ARTISTRY ALIGHT: Emerging artist races to get ready for her first pro show at MAIN ST.
See full 360 West article by Charlotte Settle here.
Inside The Cornerstone cafe in Arlington, 32-year-old painter Michelle “Shelbie Mac” McElree sets up her canvas. She is adding finishing touches to a landscape — one of her trademarks. This is where she spends most of her days lately, cranking out pieces for her booth at this year’s MAIN ST. Fort Worth Arts Festival, the first professional show she’s ever done.
One of the nation’s largest arts festivals, MAIN ST. is extraordinarily competitive. Of over 1,300 applicants, only 200 artists are offered a booth. The festival’s jurors chose McElree in this year’s Emerging Artist category.
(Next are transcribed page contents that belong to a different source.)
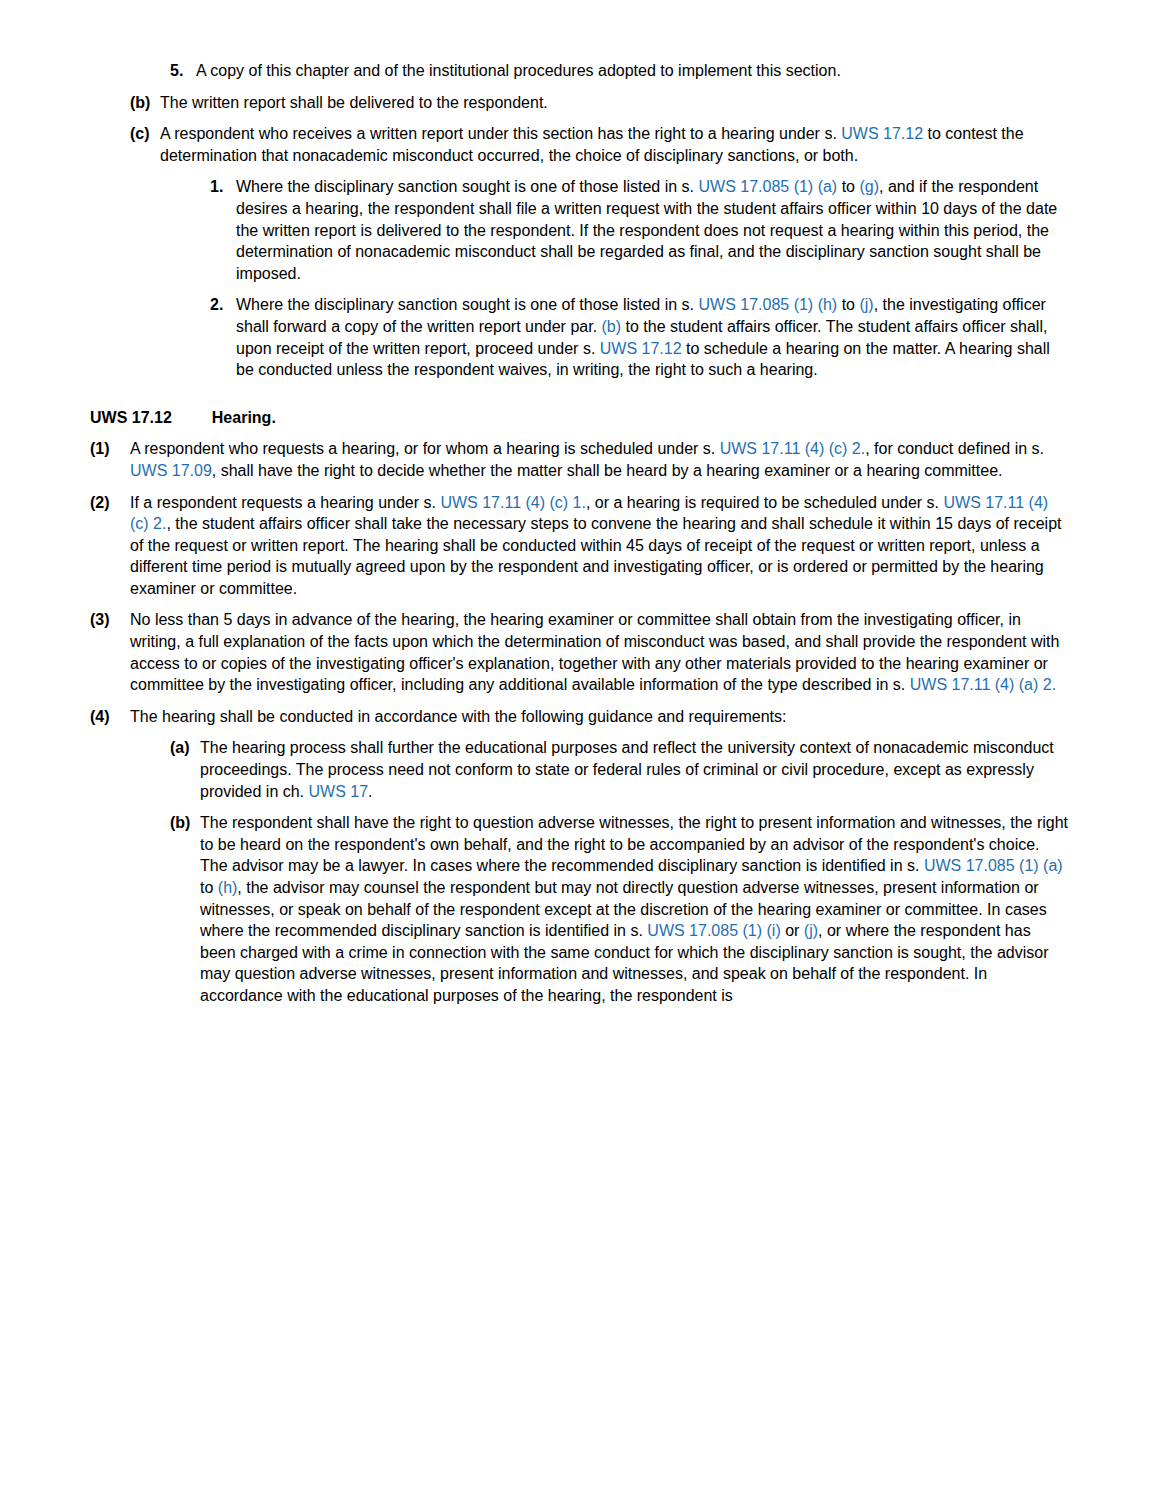5.
A copy of this chapter and of the institutional procedures adopted to implement this section.
(b)
The written report shall be delivered to the respondent.
(c)
A respondent who receives a written report under this section has the right to a hearing under s. UWS 17.12 to contest the determination that nonacademic misconduct occurred, the choice of disciplinary sanctions, or both.
1.
Where the disciplinary sanction sought is one of those listed in s. UWS 17.085 (1) (a) to (g), and if the respondent desires a hearing, the respondent shall file a written request with the student affairs officer within 10 days of the date the written report is delivered to the respondent. If the respondent does not request a hearing within this period, the determination of nonacademic misconduct shall be regarded as final, and the disciplinary sanction sought shall be imposed.
2.
Where the disciplinary sanction sought is one of those listed in s. UWS 17.085 (1) (h) to (j), the investigating officer shall forward a copy of the written report under par. (b) to the student affairs officer. The student affairs officer shall, upon receipt of the written report, proceed under s. UWS 17.12 to schedule a hearing on the matter. A hearing shall be conducted unless the respondent waives, in writing, the right to such a hearing.
UWS 17.12 Hearing.
(1)
A respondent who requests a hearing, or for whom a hearing is scheduled under s. UWS 17.11 (4) (c) 2., for conduct defined in s. UWS 17.09, shall have the right to decide whether the matter shall be heard by a hearing examiner or a hearing committee.
(2)
If a respondent requests a hearing under s. UWS 17.11 (4) (c) 1., or a hearing is required to be scheduled under s. UWS 17.11 (4) (c) 2., the student affairs officer shall take the necessary steps to convene the hearing and shall schedule it within 15 days of receipt of the request or written report. The hearing shall be conducted within 45 days of receipt of the request or written report, unless a different time period is mutually agreed upon by the respondent and investigating officer, or is ordered or permitted by the hearing examiner or committee.
(3)
No less than 5 days in advance of the hearing, the hearing examiner or committee shall obtain from the investigating officer, in writing, a full explanation of the facts upon which the determination of misconduct was based, and shall provide the respondent with access to or copies of the investigating officer's explanation, together with any other materials provided to the hearing examiner or committee by the investigating officer, including any additional available information of the type described in s. UWS 17.11 (4) (a) 2.
(4)
The hearing shall be conducted in accordance with the following guidance and requirements:
(a)
The hearing process shall further the educational purposes and reflect the university context of nonacademic misconduct proceedings. The process need not conform to state or federal rules of criminal or civil procedure, except as expressly provided in ch. UWS 17.
(b)
The respondent shall have the right to question adverse witnesses, the right to present information and witnesses, the right to be heard on the respondent's own behalf, and the right to be accompanied by an advisor of the respondent's choice. The advisor may be a lawyer. In cases where the recommended disciplinary sanction is identified in s. UWS 17.085 (1) (a) to (h), the advisor may counsel the respondent but may not directly question adverse witnesses, present information or witnesses, or speak on behalf of the respondent except at the discretion of the hearing examiner or committee. In cases where the recommended disciplinary sanction is identified in s. UWS 17.085 (1) (i) or (j), or where the respondent has been charged with a crime in connection with the same conduct for which the disciplinary sanction is sought, the advisor may question adverse witnesses, present information and witnesses, and speak on behalf of the respondent. In accordance with the educational purposes of the hearing, the respondent is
“I thought about turning it down,” says McElree, who wondered whether she’d be able to handle the opportunity and create enough pieces in time. “But my sister encouraged me to stick it out and just try it.”
Growing up, McElree was home-schooled in Arlington, where her family encouraged her to pursue art from a young age. She won dozens of local art competitions throughout high school, including the Star-Telegram Stock Show Art Contest, where she took home Grand Champion twice.
But visual art wasn’t always her dream. At age 14, she fell in love with musical theater. She moved to New York a few years later to train at a Broadway conservatory. “I found that I loved it more than art,” she says. “I was so shy, but being onstage, I could be extroverted.”
The culture shock of the city ultimately took a toll on McElree’s health, forcing her to move home. She found a way, however, to combine her love for visual art and theater through scenic design. Painting sets has been her main source of income for years; she works today at Artisan Center Theater near her home in Hurst.
Still, scenic art is “just a job,” McElree admits. Lately, she has felt directionless, living paycheck to paycheck and feeling unfulfilled. “Scenic art is so draining physically,” she says. “I can’t do it forever.”
McElree’s older sister, Kaylee Parsons, has encouraged her to forgo scenic design for a career as an independent gallery artist. The two scoped out the MAIN ST. festival last year, and Parsons persuaded her sister to apply. “If Kaylee thinks I can do this, it gives me the confidence that I can,” McElree says.
MAIN ST. is a grueling four days during which artists must be present at their booths nonstop, but McElree says she’s up for the challenge and views it as a perfect platform to launch her independent art business.
“It’s one of the most prestigious festivals in the nation, and it’s close to home,” she says.
As the festival draws near, the pressure to produce excellent work is on. McElree wants to impress potential buyers — and friends and family who are flying in from all over the country. To combat stress, McElree prays, goes for long walks and leans on support from her sister.
McElree wants to produce as many as 20 pieces for her MAIN ST. booth, and she was up to 15 by mid-March. She calls herself a “painting gypsy.” At the start of each week, she transports her box easel, supplies and paintings to Cornerstone, which she likes for the light, space and community of fellow church members who hang out there. At week’s end, she takes the kit to her sister’s place and paints there over the weekend.
McElree’s pieces for the festival feature two main subjects: landscapes and dancers. Clouds are her “happy maker,” and painting dancers is an expression of her fascination with movement.
“For all these dancers, I kind of like to live through them,” McElree says. She moves to music while she paints — likely stemming from her time onstage — and imagines she is dancing with her brush. McElree says her best work emerges when she releases expectations and allows the rhythms to influence her brushstrokes.
She qualified for MAIN ST. and a $250 discounted booth fee because, among other factors, she lives in the state and it’s her first professional show.
Beyond the festival, McElree hopes an influx of commission work will kick-start her independent art business, and that a thriving career will allow freedom to revisit her unfinished pursuit — performing onstage. With thousands of people expected to pass by her booth during the festival, she feels “confident that things can happen, that doors can open.”